Stored dataset items:
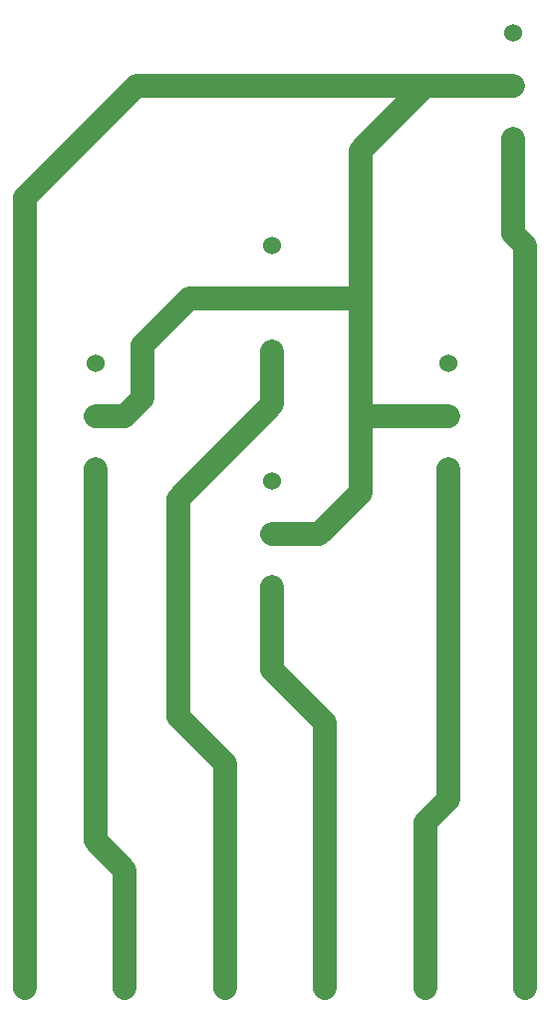
<source format=gtl>
G04 Layer: TopLayer*
G04 EasyEDA v6.5.47, 2024-09-17 03:59:16*
G04 487bb63bfa8c49d2a093c741e473701e,143eb33344fd4f53ace86dd544093ce2,10*
G04 Gerber Generator version 0.2*
G04 Scale: 100 percent, Rotated: No, Reflected: No *
G04 Dimensions in millimeters *
G04 leading zeros omitted , absolute positions ,4 integer and 5 decimal *
%FSLAX45Y45*%
%MOMM*%

%ADD10C,2.0000*%
%ADD11C,1.5240*%

%LPD*%
D10*
X2599994Y-5499988D02*
G01*
X2999993Y-5499988D01*
X3349993Y-5149989D01*
X3349993Y-2247259D01*
X3897256Y-1699996D01*
X1099997Y-4499990D02*
G01*
X1349997Y-4499990D01*
X1499996Y-4349991D01*
X1499996Y-3899992D01*
X1899996Y-3499993D01*
X2599994Y-3499993D01*
X499998Y-9349994D02*
G01*
X499998Y-2649992D01*
X1449994Y-1699996D01*
X4649998Y-1699996D01*
X4099991Y-4499990D02*
G01*
X3349993Y-4499990D01*
X2599994Y-3499993D02*
G01*
X3349993Y-3499993D01*
X1350010Y-9349994D02*
G01*
X1350010Y-8349998D01*
X1099995Y-8099983D01*
X1100076Y-4949949D01*
X3049981Y-9349994D02*
G01*
X3049981Y-7099978D01*
X2599989Y-6649986D01*
X2599989Y-5950000D01*
X3899992Y-9349994D02*
G01*
X3899992Y-7949981D01*
X4099991Y-7749981D01*
X4099991Y-4949992D01*
X2199995Y-9349994D02*
G01*
X2199995Y-7449987D01*
X1799996Y-7049988D01*
X1799996Y-5199992D01*
X2599989Y-4399991D01*
X2599989Y-3950004D01*
X4750003Y-9349994D02*
G01*
X4750003Y-3050014D01*
X4649985Y-2949996D01*
X4649985Y-2150021D01*
D11*
G01*
X1350010Y-9349994D03*
G01*
X2199995Y-9349994D03*
G01*
X3899992Y-9349994D03*
G01*
X3049981Y-9349994D03*
G01*
X4750003Y-9349994D03*
G01*
X499998Y-9349994D03*
G01*
X1099997Y-4950002D03*
G01*
X1099997Y-4499990D03*
G01*
X2599994Y-3950004D03*
G01*
X2599994Y-3499993D03*
G01*
X4099991Y-4950002D03*
G01*
X4099991Y-4499990D03*
G01*
X2599994Y-5950000D03*
G01*
X2599994Y-5499988D03*
G01*
X4650003Y-2150008D03*
G01*
X4650003Y-1699996D03*
G01*
X1099997Y-4050004D03*
G01*
X2599994Y-3050006D03*
G01*
X4099991Y-4050004D03*
G01*
X2599994Y-5050002D03*
G01*
X4650003Y-1250010D03*
M02*

</source>
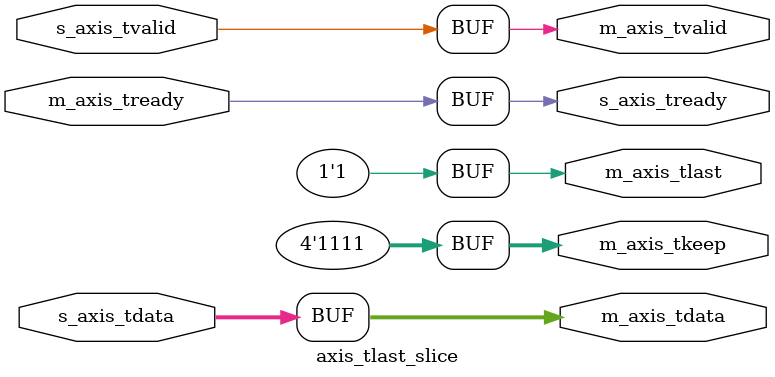
<source format=v>


module axis_tlast_slice
(
	(* X_INTERFACE_PARAMETER = "FREQ_HZ 100000000"*) input wire [31:0] s_axis_tdata,
	(* X_INTERFACE_PARAMETER = "FREQ_HZ 100000000"*) input wire s_axis_tvalid,
	(* X_INTERFACE_PARAMETER = "FREQ_HZ 100000000"*) output s_axis_tready,
	
	(* X_INTERFACE_PARAMETER = "FREQ_HZ 100000000"*) output wire [31:0] m_axis_tdata,
	(* X_INTERFACE_PARAMETER = "FREQ_HZ 100000000"*) output wire [3:0] m_axis_tkeep,
	(* X_INTERFACE_PARAMETER = "FREQ_HZ 100000000"*) output wire m_axis_tlast,
	(* X_INTERFACE_PARAMETER = "FREQ_HZ 100000000"*) input wire m_axis_tready,
	(* X_INTERFACE_PARAMETER = "FREQ_HZ 100000000"*) output wire m_axis_tvalid
	
);

assign s_axis_tready = m_axis_tready;
assign m_axis_tdata = s_axis_tdata;
assign m_axis_tvalid = s_axis_tvalid;
assign m_axis_tkeep = 4'b1111;
assign m_axis_tlast = 1'b1;


endmodule
</source>
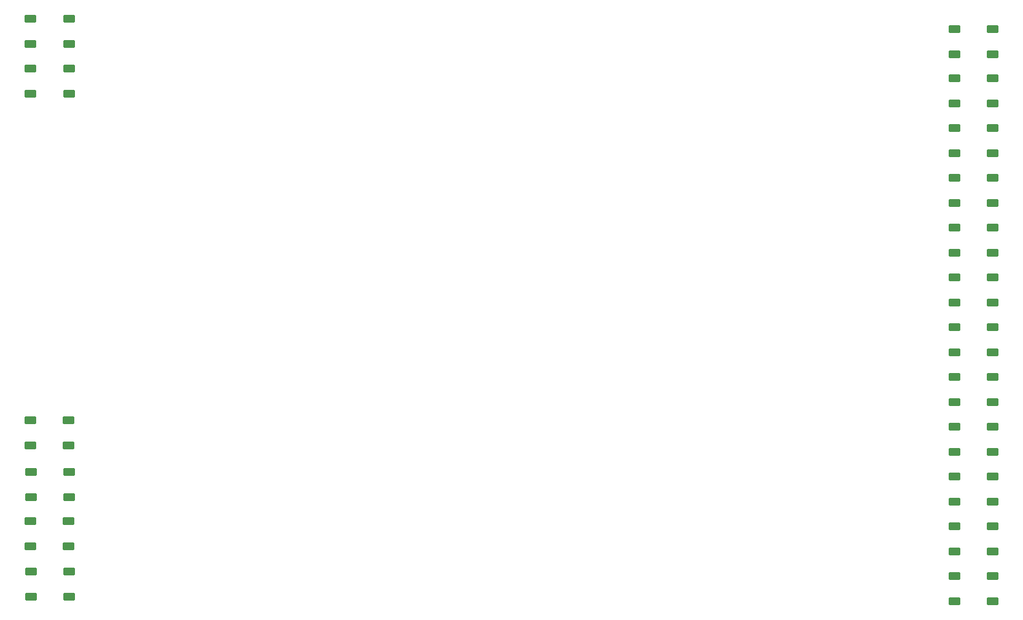
<source format=gbr>
%TF.GenerationSoftware,KiCad,Pcbnew,8.0.3*%
%TF.CreationDate,2025-06-03T03:01:33-07:00*%
%TF.ProjectId,MLU_BreakoutV2,4d4c555f-4272-4656-916b-6f757456322e,rev?*%
%TF.SameCoordinates,Original*%
%TF.FileFunction,Paste,Bot*%
%TF.FilePolarity,Positive*%
%FSLAX46Y46*%
G04 Gerber Fmt 4.6, Leading zero omitted, Abs format (unit mm)*
G04 Created by KiCad (PCBNEW 8.0.3) date 2025-06-03 03:01:33*
%MOMM*%
%LPD*%
G01*
G04 APERTURE LIST*
G04 Aperture macros list*
%AMRoundRect*
0 Rectangle with rounded corners*
0 $1 Rounding radius*
0 $2 $3 $4 $5 $6 $7 $8 $9 X,Y pos of 4 corners*
0 Add a 4 corners polygon primitive as box body*
4,1,4,$2,$3,$4,$5,$6,$7,$8,$9,$2,$3,0*
0 Add four circle primitives for the rounded corners*
1,1,$1+$1,$2,$3*
1,1,$1+$1,$4,$5*
1,1,$1+$1,$6,$7*
1,1,$1+$1,$8,$9*
0 Add four rect primitives between the rounded corners*
20,1,$1+$1,$2,$3,$4,$5,0*
20,1,$1+$1,$4,$5,$6,$7,0*
20,1,$1+$1,$6,$7,$8,$9,0*
20,1,$1+$1,$8,$9,$2,$3,0*%
G04 Aperture macros list end*
%ADD10RoundRect,0.250000X0.550000X0.250000X-0.550000X0.250000X-0.550000X-0.250000X0.550000X-0.250000X0*%
G04 APERTURE END LIST*
D10*
%TO.C,LED29*%
X253550000Y-128454873D03*
X253550000Y-131754873D03*
X248550000Y-128454873D03*
X248550000Y-131754873D03*
%TD*%
%TO.C,LED34*%
X132560000Y-121292400D03*
X132560000Y-124592400D03*
X127560000Y-121292400D03*
X127560000Y-124592400D03*
%TD*%
%TO.C,LED27*%
X253550000Y-115409419D03*
X253550000Y-118709419D03*
X248550000Y-115409419D03*
X248550000Y-118709419D03*
%TD*%
%TO.C,LED33*%
X132482600Y-114579400D03*
X132482600Y-117879400D03*
X127482600Y-114579400D03*
X127482600Y-117879400D03*
%TD*%
%TO.C,LED32*%
X132508000Y-68503800D03*
X132508000Y-71803800D03*
X127508000Y-68503800D03*
X127508000Y-71803800D03*
%TD*%
%TO.C,LED22*%
X253550000Y-82795784D03*
X253550000Y-86095784D03*
X248550000Y-82795784D03*
X248550000Y-86095784D03*
%TD*%
%TO.C,LED30*%
X253550000Y-134977600D03*
X253550000Y-138277600D03*
X248550000Y-134977600D03*
X248550000Y-138277600D03*
%TD*%
%TO.C,LED20*%
X253550000Y-69750330D03*
X253550000Y-73050330D03*
X248550000Y-69750330D03*
X248550000Y-73050330D03*
%TD*%
%TO.C,LED36*%
X132560000Y-134392400D03*
X132560000Y-137692400D03*
X127560000Y-134392400D03*
X127560000Y-137692400D03*
%TD*%
%TO.C,LED24*%
X253550000Y-95841238D03*
X253550000Y-99141238D03*
X248550000Y-95841238D03*
X248550000Y-99141238D03*
%TD*%
%TO.C,LED25*%
X253550000Y-102363965D03*
X253550000Y-105663965D03*
X248550000Y-102363965D03*
X248550000Y-105663965D03*
%TD*%
%TO.C,LED28*%
X253550000Y-121932146D03*
X253550000Y-125232146D03*
X248550000Y-121932146D03*
X248550000Y-125232146D03*
%TD*%
%TO.C,LED26*%
X253550000Y-108886692D03*
X253550000Y-112186692D03*
X248550000Y-108886692D03*
X248550000Y-112186692D03*
%TD*%
%TO.C,LED23*%
X253550000Y-89318511D03*
X253550000Y-92618511D03*
X248550000Y-89318511D03*
X248550000Y-92618511D03*
%TD*%
%TO.C,LED31*%
X132508000Y-61953800D03*
X132508000Y-65253800D03*
X127508000Y-61953800D03*
X127508000Y-65253800D03*
%TD*%
%TO.C,LED35*%
X132482600Y-127762000D03*
X132482600Y-131062000D03*
X127482600Y-127762000D03*
X127482600Y-131062000D03*
%TD*%
%TO.C,LED19*%
X253539000Y-63347600D03*
X253539000Y-66647600D03*
X248539000Y-63347600D03*
X248539000Y-66647600D03*
%TD*%
%TO.C,LED21*%
X253550000Y-76273057D03*
X253550000Y-79573057D03*
X248550000Y-76273057D03*
X248550000Y-79573057D03*
%TD*%
M02*

</source>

*Task item*
All lines above holding the word "macros" make up the answer; copy each one.

*Task result*
G04 Aperture macros list*
G04 Aperture macros list end*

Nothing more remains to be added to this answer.